* AUSGEWÄHLTER TEXT
▼▼▼

Ein zweiter wichtiger Themenblock ist die sogenannte Datenassimilation. Assi wat? Es geht darum, wie die räumlichen Information von den Satellitenmissionen in räumliche (Schneedecken-) Modelle eingebracht werden können und zum re-initialisieren der Ausgangs- und Randbedingungen benutzt werden. Klassischerweise werden solche Schneedeckenmodelle mit Ergebnissen aus Wettermodellen und von punktuellen Meteostationsdaten gespeist. Die Variabilität und Heterogenität der Schneedecke soll aus den Fernerkundungsdaten hinzukommen.

Die Modelle können auf Basis der Daten somit immer wieder neu gestartet werden, und fortlaufende Fehler werden reduziert.

Entsprechend können Informationen quasi physikalisch-richtig aus der vorhandenen Schneedecke, den aktuellen Wetterbedingungen und den räumlichen Zusatzinformationen von Satellitendaten modelliert werden. Solche Modell-Ketten haben das Potenzial, nicht nur bessere Informationen für die Lawinenvorhersage zu erzeugen (O4.10), sondern sie sind auch für die Hydrologie nützlich, wo es häufig darum geht, den Wassergehalt der kompletten Schneedecke zu quantifizieren (O4.5). Gerade der Wassergehalt (Schneehöhe x Dichte), dessen zeitliche Änderung und entsprechende Schmelzabflüsse sind häufig Index-basierte Vorhersagegrößen, sprich, die aktuelle Situation wird aus vergleichbaren Ereignissen auf ein größeres Gebiete extrapoliert. Obsolche Abschätzungen aus „historischen Ereignissen“ auch für zukünftige Situationen im Laufe des Klimawandels noch richtig und ausreichend sind, hinterfragt der Beitrag (O4.3).

▲▲▲

* ZEILEN
▼▼▼

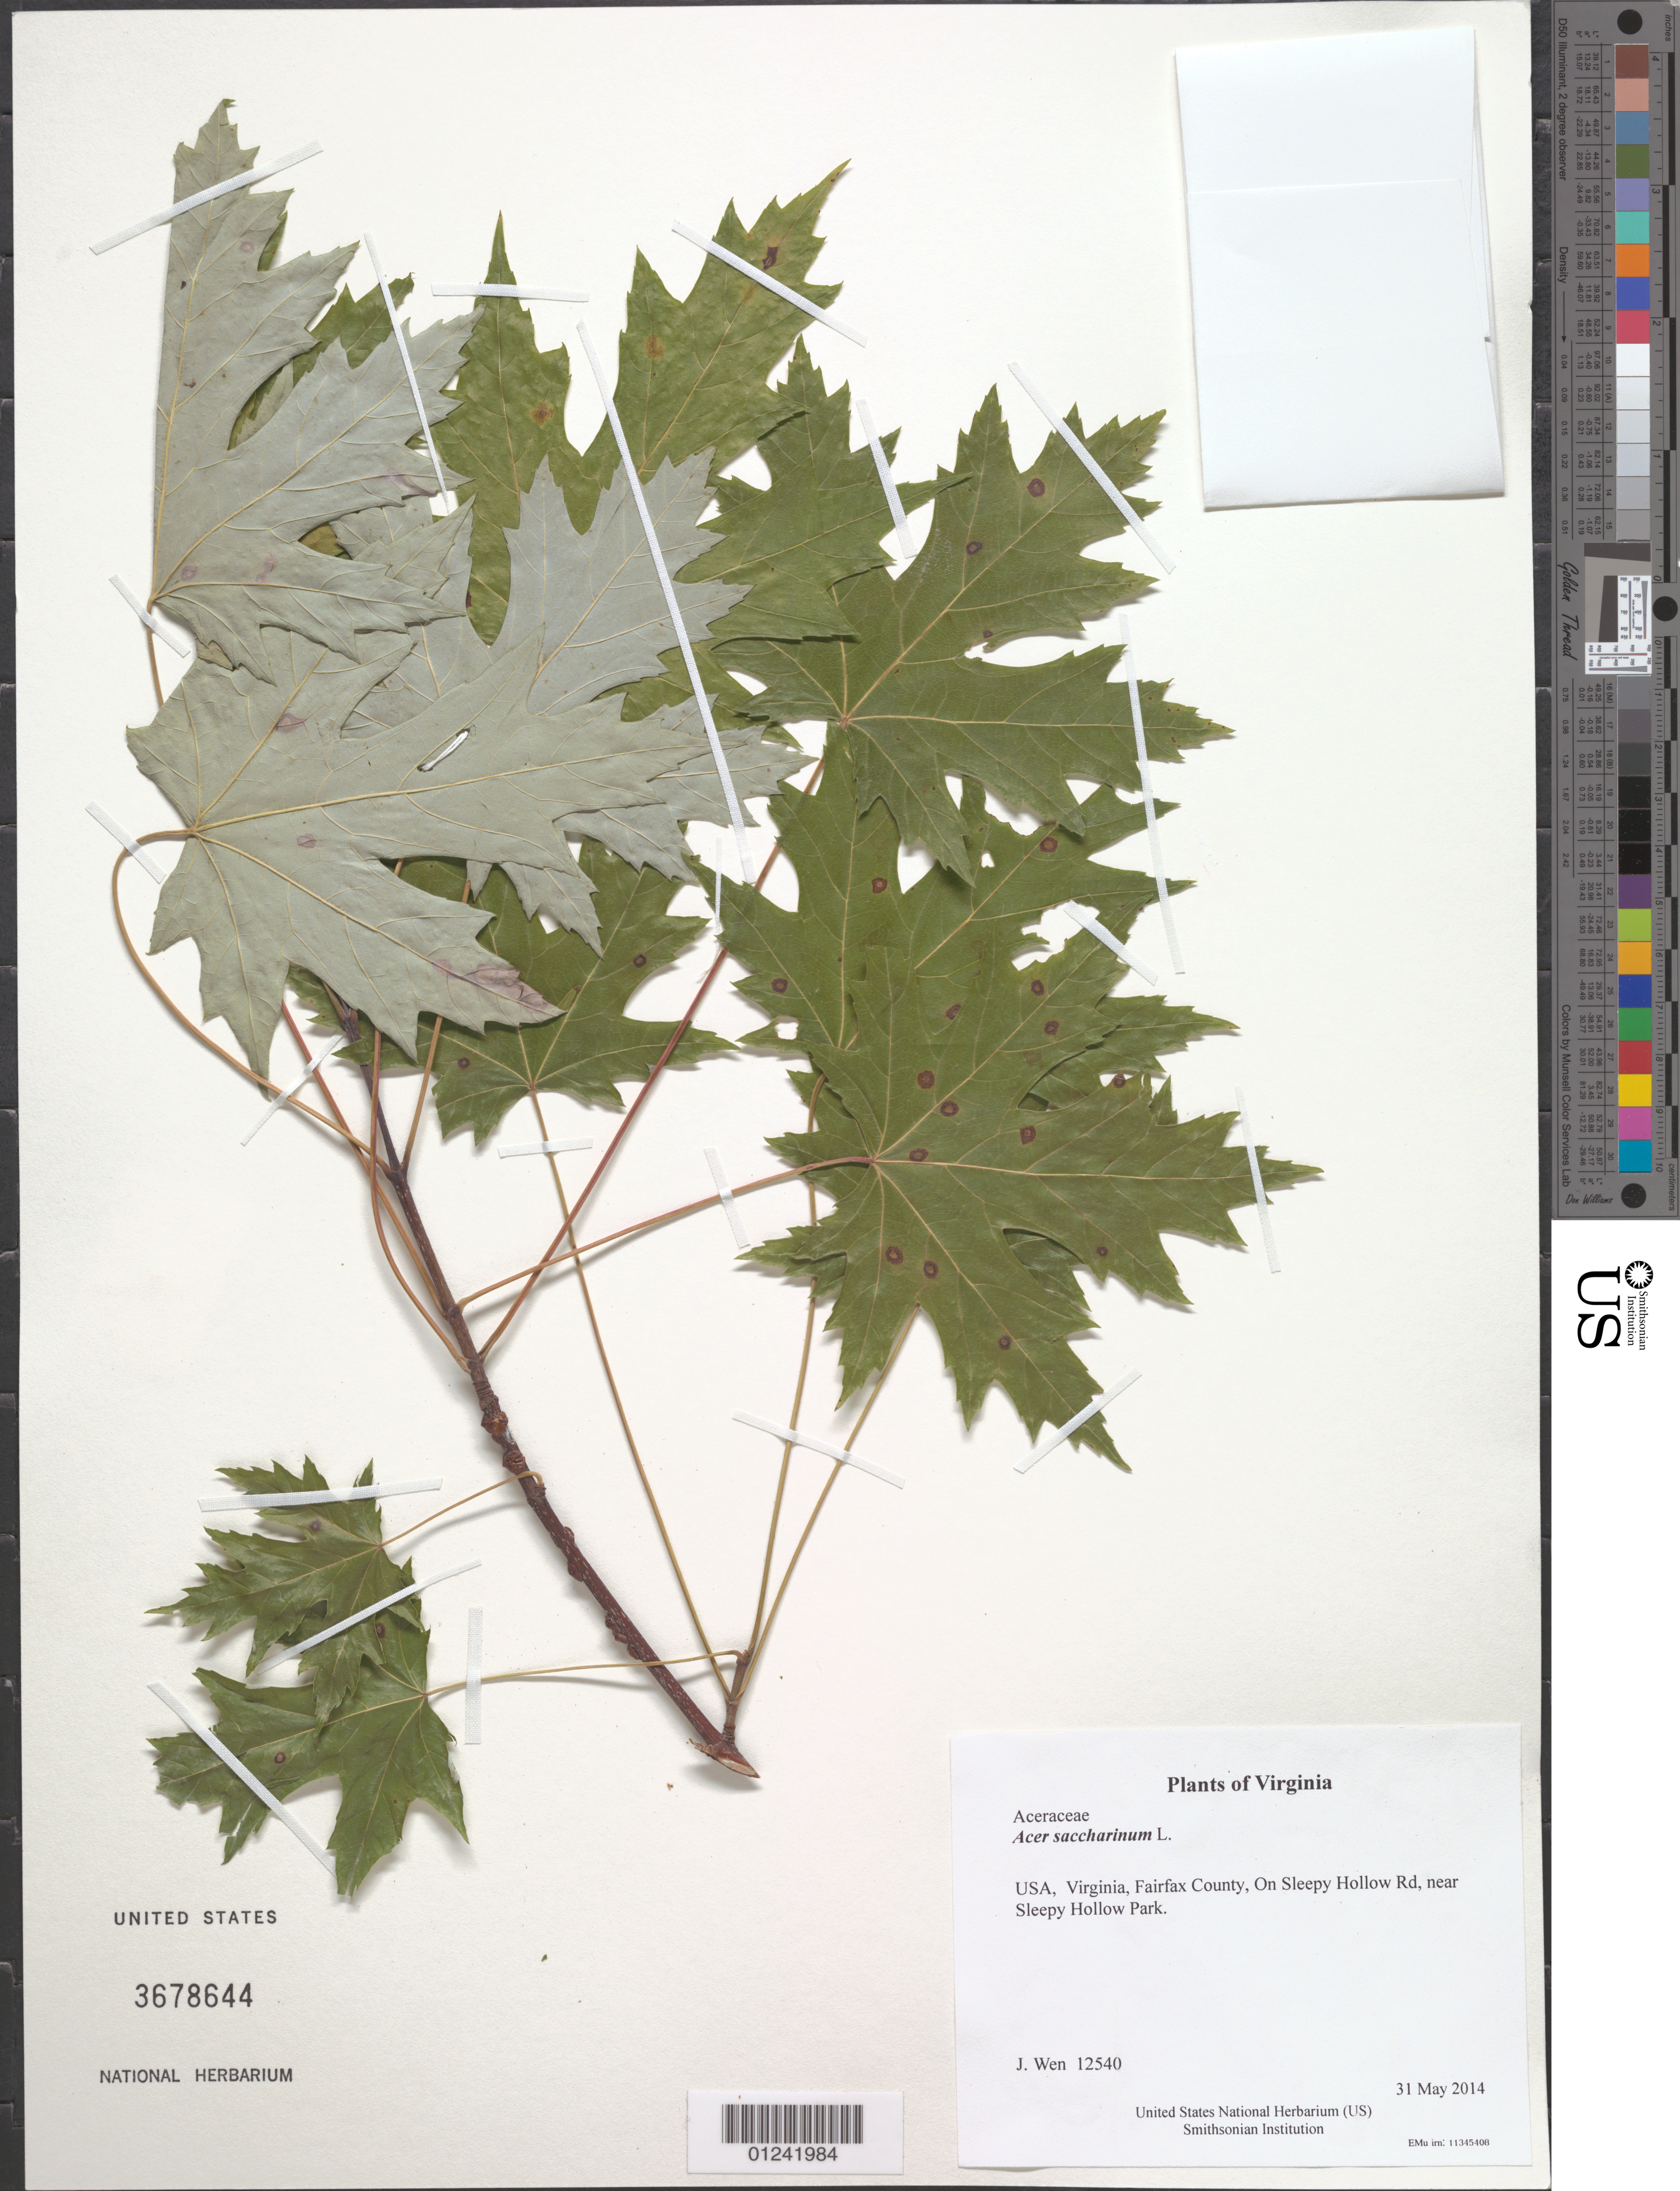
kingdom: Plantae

▲▲▲
▼▼▼

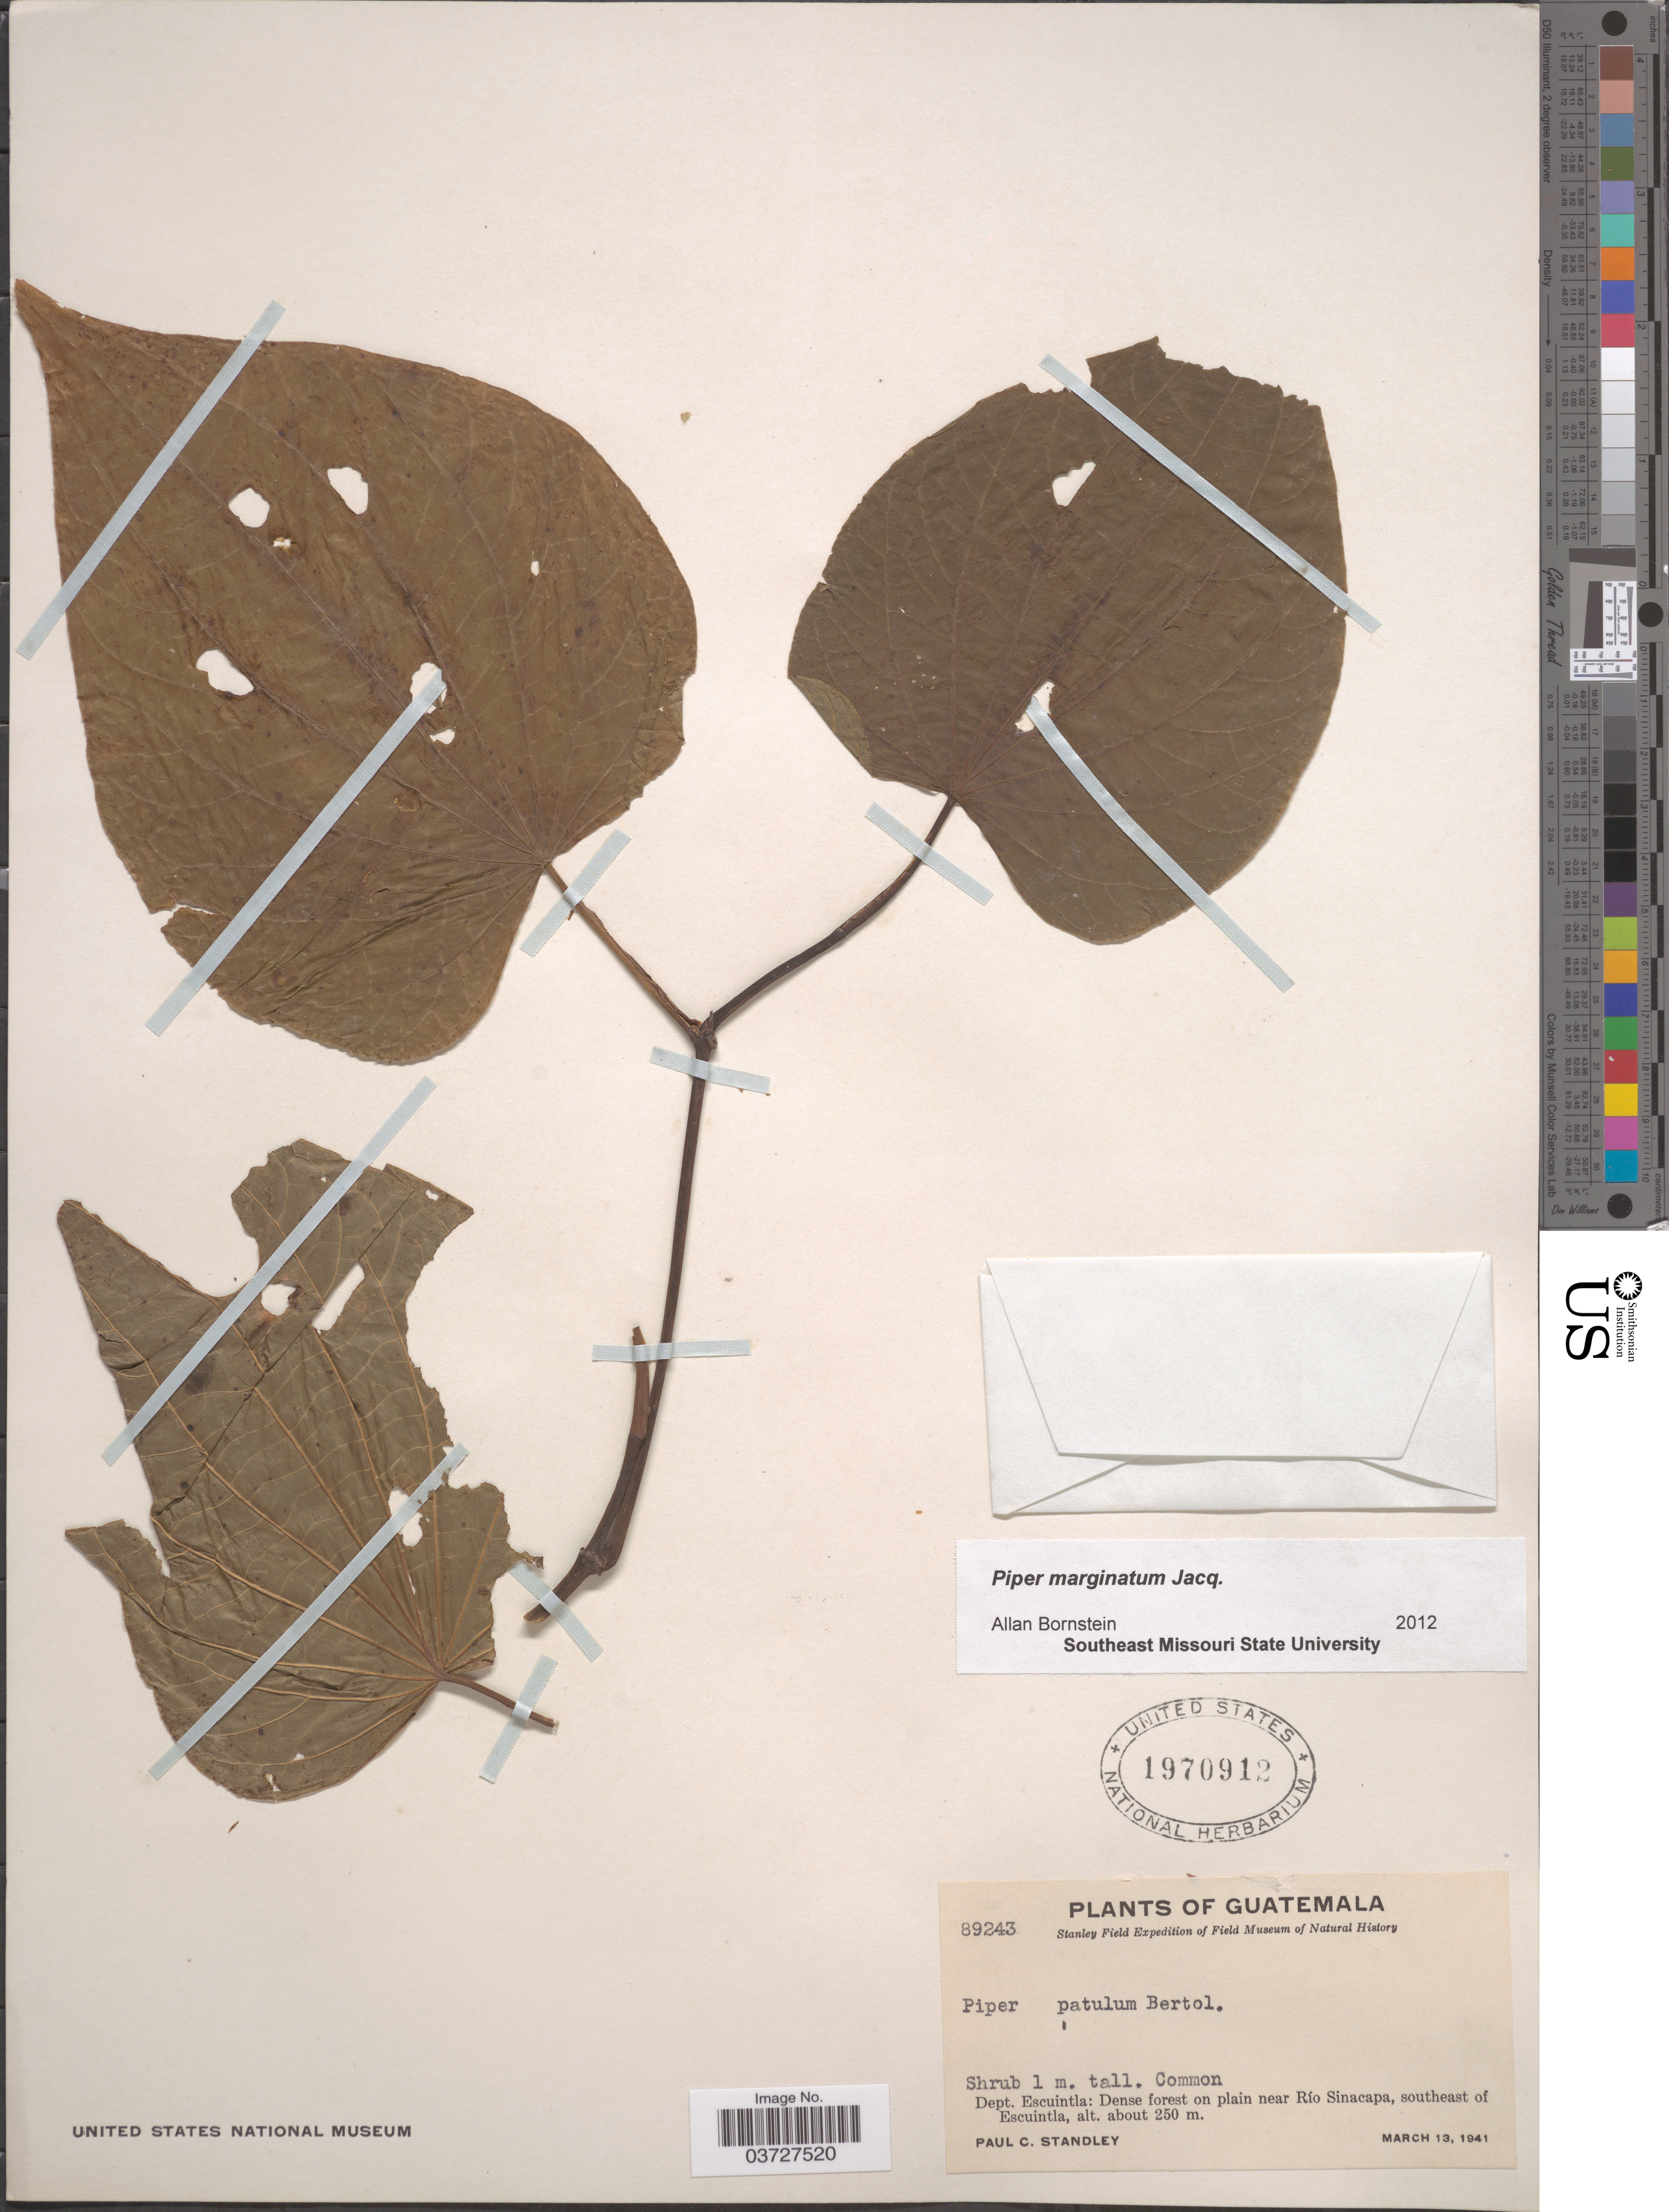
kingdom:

▲▲▲

* AUFGABENSTELLUNG
Beantworten Sie anhand des Textes zur Datenassimilation die folgenden Fragen:
1. Womit werden Schneedeckenmodelle klassischerweise gespeist?
2. Was wird dadurch reduziert, dass die Modelle auf Basis der Daten immer wieder neu gestartet werden?
3. Aus welchen beiden Größen ergibt sich laut Text der Wassergehalt der Schneedecke?

* SCHRIFTLICHE ANTWORT
1. Sie werden mit Ergebnissen aus Wettermodellen und mit punktuellen Meteostationsdaten gespeist.
2. Dadurch werden fortlaufende Fehler reduziert.
3. Der Wassergehalt ergibt sich aus der Schneehöhe multipliziert mit der Dichte.